*** Opening DATA UNDER STUDY ***

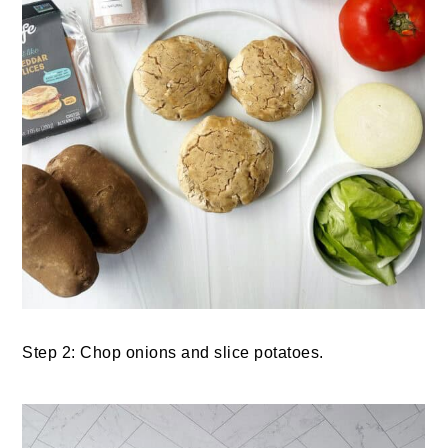
Step 2: Chop onions and slice potatoes.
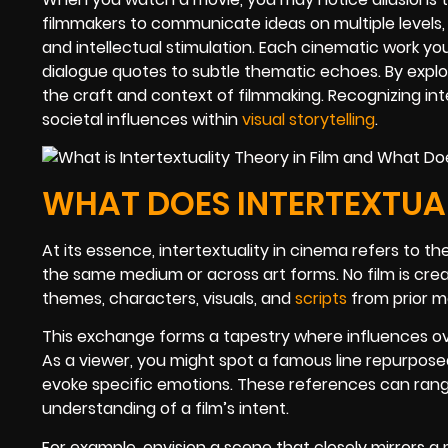
filmmakers to communicate ideas on multiple levels
and intellectual stimulation. Each cinematic work y
dialogue quotes to subtle thematic echoes. By explo
the craft and context of filmmaking. Recognizing int
societal influences within
visual storytelling
.
WHAT DOES INTERTEXTUAL
At its essence, intertextuality in cinema refers to t
the same medium or across art forms. No film is crea
themes, characters, visuals, and
scripts
from prior m
This exchange forms a tapestry where influences overl
As a viewer, you might spot a famous line repurpos
evoke specific emotions. These references can ran
understanding of a film’s intent.
For example, envision a scene that closely mirrors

*** Closing DATA UNDER STUDY ***

§ TASK
Reproduce, line for line and unchanged, the text read from each of the records above, leaving out the pictures.

§ ANSWER SPACE
Step 2: Chop onions and slice potatoes.
filmmakers to communicate ideas on multiple levels
and intellectual stimulation. Each cinematic work y
dialogue quotes to subtle thematic echoes. By explo
the craft and context of filmmaking. Recognizing int
societal influences within
visual storytelling
.
WHAT DOES INTERTEXTUAL
At its essence, intertextuality in cinema refers to t
the same medium or across art forms. No film is crea
themes, characters, visuals, and
scripts
from prior m
This exchange forms a tapestry where influences overl
As a viewer, you might spot a famous line repurpos
evoke specific emotions. These references can ran
understanding of a film’s intent.
For example, envision a scene that closely mirrors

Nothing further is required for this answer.